La presidentessa del Bettolino, Francesca Benelli, ha illustrato i risultati della cooperativa: risultati molto buoni, con un valore della produzione nel 2016 che sale a 3.336.114 euro, in aumento rispetto al 2015, ma specialmente con un effetto occupazionale significativo: i lavoratori del Bettolino sono 57, di cui 31 persone svantaggiate. “La cooperativa – ha spiegato Francesca Benelli – ha infatti come missione l’inserimento lavorativo di persone svantaggiate, a cui da alcuni anni si è aggiunto il settore socio-assistenziale. La cooperativa, nata 28 anni opera oggi in tre aree: imprenditoriale, gestione dei servizi per conto terzi, servizi alla persona. Il Bettolino in particolare si occupa di produzione, trasformazione, e commercializzazione di basilico ed erbe aromatiche, della gestione di aree verdi pubbliche e private, della gestione di isole ecologiche e servizi ambientali, assemblaggi. Gestisce inoltre un centro riabilitativo terapeutico in cui sviluppa attività di risocializzanti a favore di persone disabili seguite dai Servizi territoriali. Da diversi anni – prosegue la presidente del Bettolino – ci siamo concentrati su una produzione di qualità, puntando sul settore biologico: pensiamo sia una scelta fondamentale perché vogliamo sostenere un’agricoltura più sostenibile e salutista”. Barbara Leoni, responsabile dell’area sociale, ha illustrato gli importanti risultati sociali del Bettolino, che ha scelto di produrre beni relazionali non solo come fornitura di assistenza ma anche come attivazione di risorse ed energie sociali diffuse, con una grande attenzione ai problemi delle persone.

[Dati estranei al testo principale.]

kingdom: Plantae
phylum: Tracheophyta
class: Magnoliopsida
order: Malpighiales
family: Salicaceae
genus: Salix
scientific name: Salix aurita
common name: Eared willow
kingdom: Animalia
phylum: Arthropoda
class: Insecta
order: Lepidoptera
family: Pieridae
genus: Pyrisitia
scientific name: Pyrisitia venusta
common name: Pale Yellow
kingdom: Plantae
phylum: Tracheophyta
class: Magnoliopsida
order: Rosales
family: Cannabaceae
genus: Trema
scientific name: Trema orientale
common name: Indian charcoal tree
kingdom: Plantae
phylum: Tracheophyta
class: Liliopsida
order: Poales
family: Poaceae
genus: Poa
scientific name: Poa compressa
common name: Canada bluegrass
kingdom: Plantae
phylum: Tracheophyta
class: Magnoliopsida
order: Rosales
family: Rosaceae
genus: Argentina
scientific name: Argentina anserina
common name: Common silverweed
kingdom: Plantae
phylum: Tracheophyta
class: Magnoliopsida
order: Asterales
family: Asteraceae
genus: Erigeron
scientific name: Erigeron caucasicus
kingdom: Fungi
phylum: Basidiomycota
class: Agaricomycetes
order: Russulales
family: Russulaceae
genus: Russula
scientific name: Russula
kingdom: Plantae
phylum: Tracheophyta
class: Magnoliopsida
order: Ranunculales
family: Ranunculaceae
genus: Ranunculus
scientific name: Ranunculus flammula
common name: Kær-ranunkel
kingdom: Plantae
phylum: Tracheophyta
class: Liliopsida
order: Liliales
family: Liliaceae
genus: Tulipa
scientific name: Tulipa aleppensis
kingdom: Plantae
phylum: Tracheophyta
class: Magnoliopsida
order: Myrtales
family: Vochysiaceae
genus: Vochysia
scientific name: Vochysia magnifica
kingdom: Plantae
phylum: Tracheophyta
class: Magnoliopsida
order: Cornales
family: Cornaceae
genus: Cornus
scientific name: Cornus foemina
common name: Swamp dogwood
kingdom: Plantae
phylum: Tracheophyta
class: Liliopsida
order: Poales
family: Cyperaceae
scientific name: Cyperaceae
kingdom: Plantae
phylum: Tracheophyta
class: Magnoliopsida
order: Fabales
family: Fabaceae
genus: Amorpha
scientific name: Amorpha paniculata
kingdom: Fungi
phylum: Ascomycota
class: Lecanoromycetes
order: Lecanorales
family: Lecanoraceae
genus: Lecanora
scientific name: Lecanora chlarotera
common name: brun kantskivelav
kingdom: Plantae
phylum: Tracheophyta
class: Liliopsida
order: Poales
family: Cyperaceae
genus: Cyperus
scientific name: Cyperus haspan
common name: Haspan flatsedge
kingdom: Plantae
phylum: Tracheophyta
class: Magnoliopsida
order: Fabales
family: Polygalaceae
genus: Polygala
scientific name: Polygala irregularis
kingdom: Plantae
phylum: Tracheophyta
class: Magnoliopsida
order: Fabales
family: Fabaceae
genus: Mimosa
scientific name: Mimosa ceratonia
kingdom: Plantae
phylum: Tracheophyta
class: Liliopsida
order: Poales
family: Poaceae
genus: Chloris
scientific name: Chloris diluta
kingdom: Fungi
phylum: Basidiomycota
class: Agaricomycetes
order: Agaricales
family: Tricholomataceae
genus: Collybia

Massimo Gazza, sindaco di Boretto e responsabile Welfare dell’Unione Bassa Reggiana, ha sottolineato come Il Bettolino vada considerato uno dei cuori pulsanti del territorio, per il suo impegno e i suoi risultati. L’assessore regionale Simona Caselli, partendo anche dall’esperienza del Bettolino, ha ricordato l’importanza dell’agricoltura sociale, una attività che riesce a coniugare la produzione agricola a settori come il turismo e la cura delle persone, e che può dare ottimi risultati anche nell’inserimento lavorativo. L’assessore ha poi rilevato l’importanza della scelta del Bettolino di puntare sul biologico. I presidenti di Conad Centro Nord e Coop Italia, Marzio Ferrari e Marco Pedroni, hanno portato la testimonianza di due grandi aziende della distribuzione cooperativa che hanno avviato con Il Bettolino una importante e positiva collaborazione, che parte sia dall’importanza sociale della cooperativa, ma anche dalla qualità del prodotto. La collaborazione tra una cooperative sociale e la Grande Distribuzione è indubbiamente un esempio virtuoso. Il presidente di Legacoop Emilia Ovest Andrea Volta ha affermato come l’esperienza delle cooperative sociali sia un fenomeno su cui le amministrazioni dovrebbero riflettere. “Fatte salve le regole -che noi vogliamo siano rispettate – ha detto Volta – riteniamo che vada riaffermato il valore della legge 381 che affida alla cooperazione sociale un ruolo particolare e importante”.

Il ministro Poletti, nell’intervento conclusivo, oltre ad esprimere un grande apprezzamento per il lavoro del Bettolino, ha ricordato come nei problemi di carattere sociale una delle cause principali sia la mancanza di lavoro. Per questo vanno sempre più integrate le politiche attive del lavoro a quelle sociali. “Il lavoro – ha detto Poletti – è un pezzo essenziale della nostra vita, e per questo il lavoro deve avere il massimo della qualità”. Poletti ha poi segnalato l’importanza della Riforma del Terzo Settore, attualissima in questi giorni: ci sono ancora questioni che possono essere migliorate, in particolare nel definire il ruolo dell’impresa sociale e della cooperazione sociale. Forme maggiori di integrazione tra settore pubblico, volontariato e cooperazione sociale, non possono che essere positive.